SAC Capital Advisers, LLC has been embroiled in legal battles with the SEC for more than a decade, most revolving around the issue of insider trading.

When the practice of insider trading among members of the Senate and Congress (including their staffers) received heavy media scrutiny in November, 2011; the Stop Trading on Congressional Knowledge Act (STOCK) was quickly passed and signed into law.

Before this law was enacted, Congressmen (and women), Senators, their staffers, and aides were not prohibited from making investments based on insider information and no such prohibition existed for members of the executive and judicial branches of government either.

The Cynics Among Us

The passage of the Stock Act, in such proximity to the 2012 elections, may have given rise to questions regarding the lawmakers’ motives for passing this legislation. Regardless of congressional motive, Steven Cohen must have raised a glass to toast its passage.
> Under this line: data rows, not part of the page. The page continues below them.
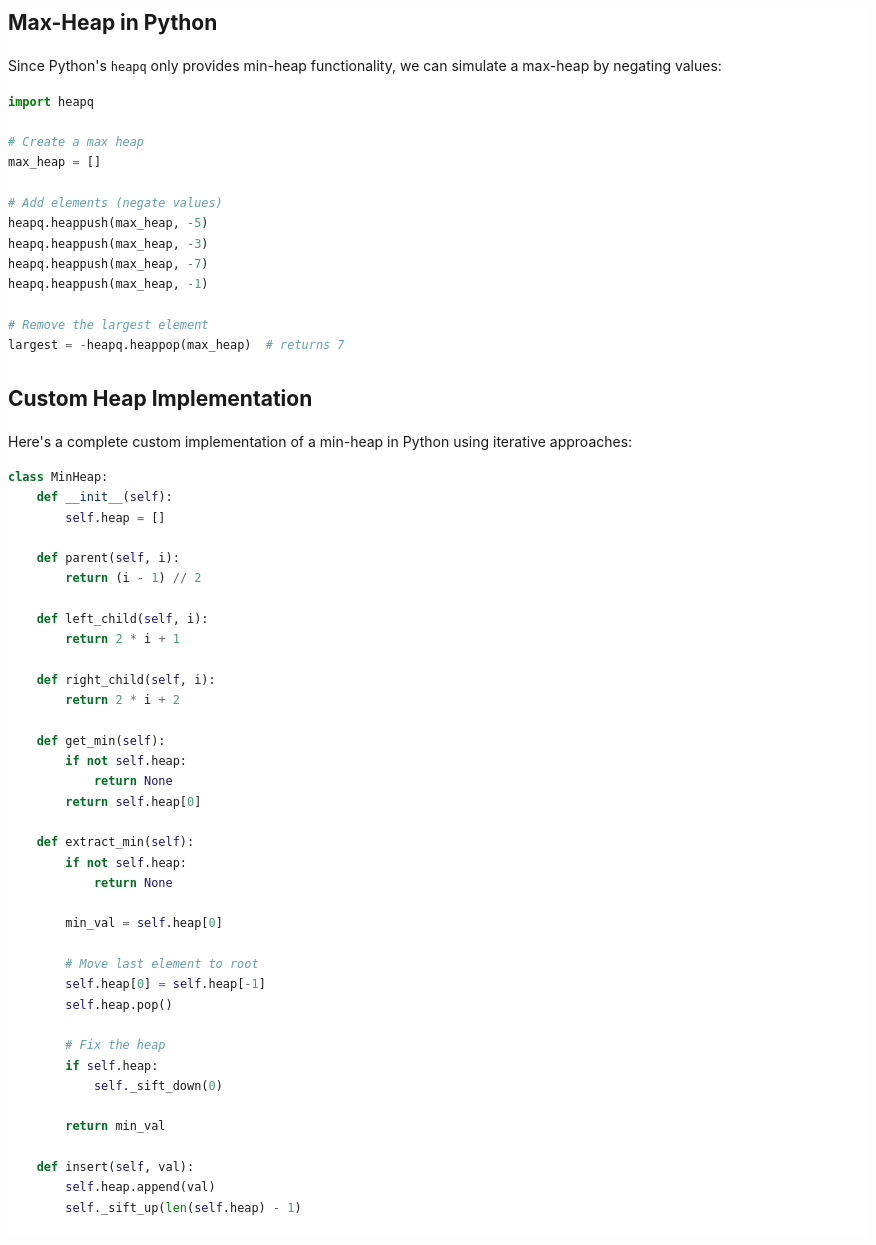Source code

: ## Max-Heap in Python

Since Python's `heapq` only provides min-heap functionality, we can simulate a max-heap by negating values:

```python
import heapq

# Create a max heap
max_heap = []

# Add elements (negate values)
heapq.heappush(max_heap, -5)
heapq.heappush(max_heap, -3)
heapq.heappush(max_heap, -7)
heapq.heappush(max_heap, -1)

# Remove the largest element
largest = -heapq.heappop(max_heap)  # returns 7
```

## Custom Heap Implementation

Here's a complete custom implementation of a min-heap in Python using iterative approaches:

```python
class MinHeap:
    def __init__(self):
        self.heap = []
        
    def parent(self, i):
        return (i - 1) // 2
        
    def left_child(self, i):
        return 2 * i + 1
        
    def right_child(self, i):
        return 2 * i + 2
        
    def get_min(self):
        if not self.heap:
            return None
        return self.heap[0]
        
    def extract_min(self):
        if not self.heap:
            return None
            
        min_val = self.heap[0]
        
        # Move last element to root
        self.heap[0] = self.heap[-1]
        self.heap.pop()
        
        # Fix the heap
        if self.heap:
            self._sift_down(0)
            
        return min_val
        
    def insert(self, val):
        self.heap.append(val)
        self._sift_up(len(self.heap) - 1)
        
```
After all, elected representatives should not be allowed to invest with impunity on insider information, while orchestrating the persecution of others they suspect of engaging in the practice.


Another provision in the Stop Trading on Congressional Knowledge Act requires members of Congress to make public disclosure of the purchase or sale of stocks, bonds, commodities futures and other securities within 45 days of the transaction. Logically, this information should be easy to find, like the 13F form filings the SEC requires hedge funds and other institutional investors to submit on a quarterly basis. Just try finding it! Locating this information on the Internet is tantamount to the quest for the lost Ark.
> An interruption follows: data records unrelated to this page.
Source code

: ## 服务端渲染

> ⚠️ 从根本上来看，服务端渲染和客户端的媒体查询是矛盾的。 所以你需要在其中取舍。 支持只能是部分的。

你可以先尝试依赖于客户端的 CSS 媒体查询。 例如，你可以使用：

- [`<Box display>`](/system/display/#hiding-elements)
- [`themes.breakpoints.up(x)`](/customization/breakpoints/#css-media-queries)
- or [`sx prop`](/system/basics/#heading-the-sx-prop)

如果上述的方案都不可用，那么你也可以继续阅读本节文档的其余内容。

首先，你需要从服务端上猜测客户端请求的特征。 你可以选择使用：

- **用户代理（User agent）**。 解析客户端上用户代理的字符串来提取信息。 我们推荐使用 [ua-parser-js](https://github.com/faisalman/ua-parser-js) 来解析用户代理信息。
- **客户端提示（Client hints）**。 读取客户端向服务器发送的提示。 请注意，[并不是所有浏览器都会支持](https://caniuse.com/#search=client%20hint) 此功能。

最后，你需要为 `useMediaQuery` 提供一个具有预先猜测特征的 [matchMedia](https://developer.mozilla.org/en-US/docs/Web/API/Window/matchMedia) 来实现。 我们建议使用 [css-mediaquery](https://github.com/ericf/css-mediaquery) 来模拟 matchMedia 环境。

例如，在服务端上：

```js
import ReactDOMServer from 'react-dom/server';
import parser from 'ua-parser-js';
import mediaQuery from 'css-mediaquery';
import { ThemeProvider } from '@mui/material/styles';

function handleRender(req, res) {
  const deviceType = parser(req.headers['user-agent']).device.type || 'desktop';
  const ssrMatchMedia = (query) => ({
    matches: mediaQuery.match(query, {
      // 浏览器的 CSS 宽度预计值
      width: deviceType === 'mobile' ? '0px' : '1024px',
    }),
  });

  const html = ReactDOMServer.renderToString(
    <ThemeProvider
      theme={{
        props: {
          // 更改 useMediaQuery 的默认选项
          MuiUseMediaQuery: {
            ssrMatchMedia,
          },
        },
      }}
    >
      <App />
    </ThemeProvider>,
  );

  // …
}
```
If New York State’s congressional delegation is representative of the overall level of compliance, only about 26 percent are reporting. This suggests that 74 percent of congress is flaunting the law!

Enter the Rollback

In early April, 2013; congress quietly and with none of the fanfare accompanying the passage of the STOCK act, rolled back some of these disclosure requirements and the President signed the revisions into law. Further research revealed that public posting on the Internet for members of Congress has been suspended until January 1, 2014. This is vaguely reminiscent of certain unpalatable provisions of the Patient Protection and Affordable Care Act that were ostensibly delayed until 2015 in the interests of simplifying reporting requirements and providing employers the opportunity to adjust their health-care coverage.
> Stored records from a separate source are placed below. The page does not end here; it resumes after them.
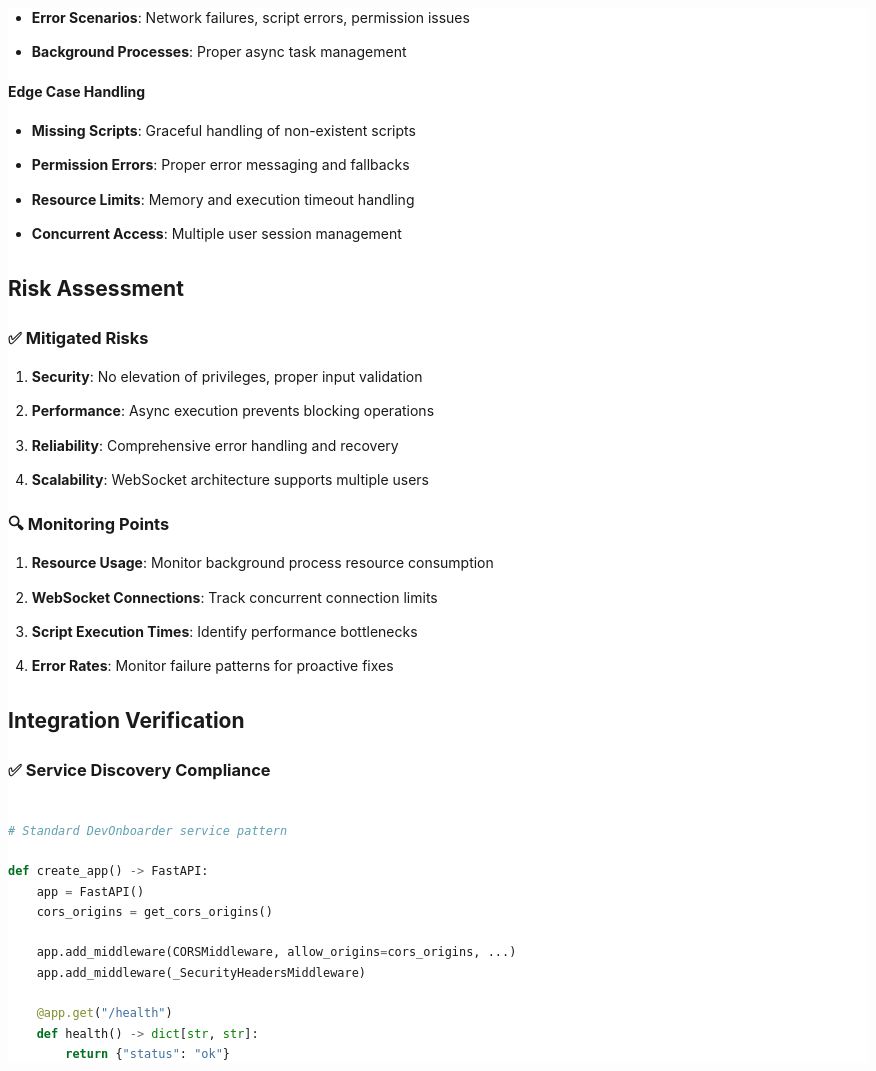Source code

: - **Error Scenarios**: Network failures, script errors, permission issues

- **Background Processes**: Proper async task management

#### Edge Case Handling

- **Missing Scripts**: Graceful handling of non-existent scripts

- **Permission Errors**: Proper error messaging and fallbacks

- **Resource Limits**: Memory and execution timeout handling

- **Concurrent Access**: Multiple user session management

## Risk Assessment

### ✅ Mitigated Risks

1. **Security**: No elevation of privileges, proper input validation

2. **Performance**: Async execution prevents blocking operations

3. **Reliability**: Comprehensive error handling and recovery

4. **Scalability**: WebSocket architecture supports multiple users

### 🔍 Monitoring Points

1. **Resource Usage**: Monitor background process resource consumption

2. **WebSocket Connections**: Track concurrent connection limits

3. **Script Execution Times**: Identify performance bottlenecks

4. **Error Rates**: Monitor failure patterns for proactive fixes

## Integration Verification

### ✅ Service Discovery Compliance

```python

# Standard DevOnboarder service pattern

def create_app() -> FastAPI:
    app = FastAPI()
    cors_origins = get_cors_origins()

    app.add_middleware(CORSMiddleware, allow_origins=cors_origins, ...)
    app.add_middleware(_SecurityHeadersMiddleware)

    @app.get("/health")
    def health() -> dict[str, str]:
        return {"status": "ok"}

```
There are elements of hypocrisy here that do not sit well. Hedge funds and other private companies are aggressively regulated and even the slightest hint of an insider trading violation can result in endless investigations, exorbitant fines and criminal prosecution, yet our elected officials have given themselves what amounts to a pass. The Patient Protection and Affordable Care Act is good enough for the American people, but Congress has elected to opt for a pass on this for themselves as well.

How long will this “let them eat cake” mentality be suffered by the electorate? The founders never intended a ruling class. Perhaps we should consider the possibility that the  much maligned one-percenters pose less of a threat that the .0015 of one percent that is the 485 members of the House and Senate. The concept of citizen legislators has been lost and only the passage of time will determine if it can ever be regained.